A U.S. appeals panel had tough questions Monday for the receiver in Allen Stanford’s civil fraud case, who is suing to recover proceeds from several hundred investors in the firm’s offshore bank.
Stanford, 59, faces civil and criminal charges for masterminding an alleged $7 billion Ponzi scheme centered on fraudulent certificates of deposit issued by Stanford International Bank Ltd in Antigua.
At issue is whether receiver Ralph Janvey has a right to pursue “clawback” claims for principal from Stanford clients who redeemed their certificates of deposit (CDs) in the weeks before civil fraud charges were filed and the firm’s assets were seized and customer accounts frozen.
Janvey has said the clients named in his lawsuit unfairly cashed out and were paid with money stolen from other Stanford clients.
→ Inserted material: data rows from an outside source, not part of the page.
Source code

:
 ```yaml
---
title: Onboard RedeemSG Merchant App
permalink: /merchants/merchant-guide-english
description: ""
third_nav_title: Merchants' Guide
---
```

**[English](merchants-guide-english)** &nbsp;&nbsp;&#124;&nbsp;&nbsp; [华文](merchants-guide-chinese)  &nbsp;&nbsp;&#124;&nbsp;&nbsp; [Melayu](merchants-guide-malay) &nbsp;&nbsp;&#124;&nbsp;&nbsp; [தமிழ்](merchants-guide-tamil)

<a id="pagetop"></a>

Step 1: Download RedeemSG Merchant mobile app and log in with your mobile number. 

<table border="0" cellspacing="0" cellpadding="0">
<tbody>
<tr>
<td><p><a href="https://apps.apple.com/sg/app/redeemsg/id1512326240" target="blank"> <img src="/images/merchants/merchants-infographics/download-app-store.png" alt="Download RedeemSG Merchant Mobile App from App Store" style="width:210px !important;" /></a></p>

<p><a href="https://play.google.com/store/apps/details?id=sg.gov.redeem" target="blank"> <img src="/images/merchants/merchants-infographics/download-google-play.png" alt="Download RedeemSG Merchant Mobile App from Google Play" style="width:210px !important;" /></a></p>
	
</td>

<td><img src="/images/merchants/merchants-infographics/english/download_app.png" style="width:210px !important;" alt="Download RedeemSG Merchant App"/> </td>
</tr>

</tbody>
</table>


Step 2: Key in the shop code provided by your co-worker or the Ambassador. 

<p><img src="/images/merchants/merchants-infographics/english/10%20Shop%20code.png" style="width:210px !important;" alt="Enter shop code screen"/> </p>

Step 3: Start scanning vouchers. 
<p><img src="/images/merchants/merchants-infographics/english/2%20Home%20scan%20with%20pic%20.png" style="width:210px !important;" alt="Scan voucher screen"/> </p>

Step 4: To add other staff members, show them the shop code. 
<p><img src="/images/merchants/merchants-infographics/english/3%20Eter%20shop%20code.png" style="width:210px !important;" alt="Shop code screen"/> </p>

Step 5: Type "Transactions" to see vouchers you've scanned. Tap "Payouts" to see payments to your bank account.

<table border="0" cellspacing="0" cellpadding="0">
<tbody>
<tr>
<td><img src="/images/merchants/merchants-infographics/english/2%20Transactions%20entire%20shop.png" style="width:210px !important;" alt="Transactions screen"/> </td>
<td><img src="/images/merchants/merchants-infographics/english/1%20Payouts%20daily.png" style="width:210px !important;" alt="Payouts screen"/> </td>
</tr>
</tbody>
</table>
“All of these people were paid with someone else’s money,” Kevin Sadler, an attorney representing Janvey, told the appeals panel.
U.S. District Court Judge David Godbey in Dallas ruled in July that Janvey only has a right to sue the investors for the interest on their certificates of deposit and not the principal, so the matter was sent to the Fifth Circuit Court of Appeals in New Orleans.
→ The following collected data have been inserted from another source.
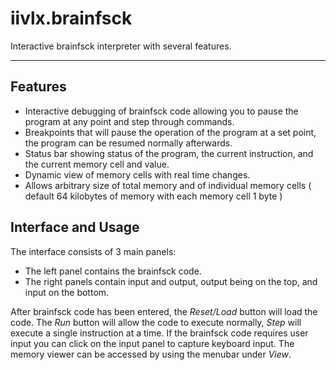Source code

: # iivlx.brainfsck

Interactive brainfsck interpreter with several features.

---

## Features

- Interactive debugging of brainfsck code allowing you to pause the program at any point and step through commands.
- Breakpoints that will pause the operation of the program at a set point, the program can be resumed normally afterwards.
- Status bar showing status of the program, the current instruction, and the current memory cell and value.
- Dynamic view of memory cells with real time changes.
- Allows arbitrary size of total memory and of individual memory cells ( default 64 kilobytes of memory with each memory cell 1 byte )

## Interface and Usage

The interface consists of 3 main panels:
- The left panel contains the brainfsck code.
- The right panels contain input and output, output being on the top, and input on the bottom.

After brainfsck code has been entered, the *Reset/Load* button will load the code.
The *Run* button will allow the code to execute normally, *Step* will execute a single instruction at a time.
If the brainfsck code requires user input you can click on the input panel to capture keyboard input.
The memory viewer can be accessed by using the menubar under *View*.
But the three-judge panel in New Orleans took issue with some of the case law Janvey used to support his appeal and questioned why the receiver, rather than the plaintiff in the case — the U.S Securities and Exchange Commission — was suing the investors.
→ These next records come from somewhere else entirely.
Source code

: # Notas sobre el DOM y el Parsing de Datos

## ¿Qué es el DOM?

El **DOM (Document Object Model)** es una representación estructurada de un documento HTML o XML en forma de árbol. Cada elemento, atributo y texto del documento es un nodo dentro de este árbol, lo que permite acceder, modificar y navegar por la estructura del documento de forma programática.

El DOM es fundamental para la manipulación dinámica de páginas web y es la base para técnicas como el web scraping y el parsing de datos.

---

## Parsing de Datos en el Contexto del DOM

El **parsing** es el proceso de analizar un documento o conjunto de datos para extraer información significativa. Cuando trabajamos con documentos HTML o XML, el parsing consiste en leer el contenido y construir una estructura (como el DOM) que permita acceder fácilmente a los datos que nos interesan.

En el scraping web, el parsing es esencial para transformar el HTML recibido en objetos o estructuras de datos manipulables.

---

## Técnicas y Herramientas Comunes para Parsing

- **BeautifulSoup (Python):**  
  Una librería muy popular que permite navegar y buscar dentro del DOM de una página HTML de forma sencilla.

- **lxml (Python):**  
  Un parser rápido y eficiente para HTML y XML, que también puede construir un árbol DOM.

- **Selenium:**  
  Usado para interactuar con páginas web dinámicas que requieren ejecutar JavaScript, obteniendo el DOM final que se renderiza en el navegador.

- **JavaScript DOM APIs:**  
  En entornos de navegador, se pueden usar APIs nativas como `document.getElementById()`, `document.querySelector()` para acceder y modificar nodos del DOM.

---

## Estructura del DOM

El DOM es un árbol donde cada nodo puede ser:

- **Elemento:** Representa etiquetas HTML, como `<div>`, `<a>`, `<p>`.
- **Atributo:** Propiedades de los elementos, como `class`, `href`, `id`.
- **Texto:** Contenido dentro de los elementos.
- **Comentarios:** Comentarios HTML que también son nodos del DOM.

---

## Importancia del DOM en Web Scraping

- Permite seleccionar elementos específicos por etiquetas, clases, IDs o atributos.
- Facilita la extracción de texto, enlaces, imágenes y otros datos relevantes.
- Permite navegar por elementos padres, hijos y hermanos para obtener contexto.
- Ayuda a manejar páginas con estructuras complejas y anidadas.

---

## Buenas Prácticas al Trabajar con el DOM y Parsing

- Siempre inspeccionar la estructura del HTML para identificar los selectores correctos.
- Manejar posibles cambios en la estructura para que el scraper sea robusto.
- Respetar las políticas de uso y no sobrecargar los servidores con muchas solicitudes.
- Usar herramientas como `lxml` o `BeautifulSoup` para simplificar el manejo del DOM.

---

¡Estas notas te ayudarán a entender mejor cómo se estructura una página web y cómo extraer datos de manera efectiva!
“What gives you statutory authority to sue people the SEC did not?” Senior Judge Will Garwood asked. “It seem to me that the plaintiff or defendant ought to be the ones … Frankly, in a sense, you’re nobody. You are neither one.”
The SEC has also objected to Janvey’s lawsuit, saying it would wrongly penalize the victims of a fraud.
Michael Quilling, a lawyer representing the investors, told the appeals panel his clients, who have had their accounts frozen since February, have suffered enough.
“This has been nine months,” Quilling told the court. “These investors need their money now. Retirees, many of them, have been getting their interest for eight years. They can’t get their principal. They are victims.”
About $275 million in funds are being held in accounts at Bank of New York Mellon Corp’s Pershing LLC, JP Morgan Chase & Co and SEI Investments Co .
Stanford has denied any wrongdoing. He is in jail in downtown Houston awaiting trail.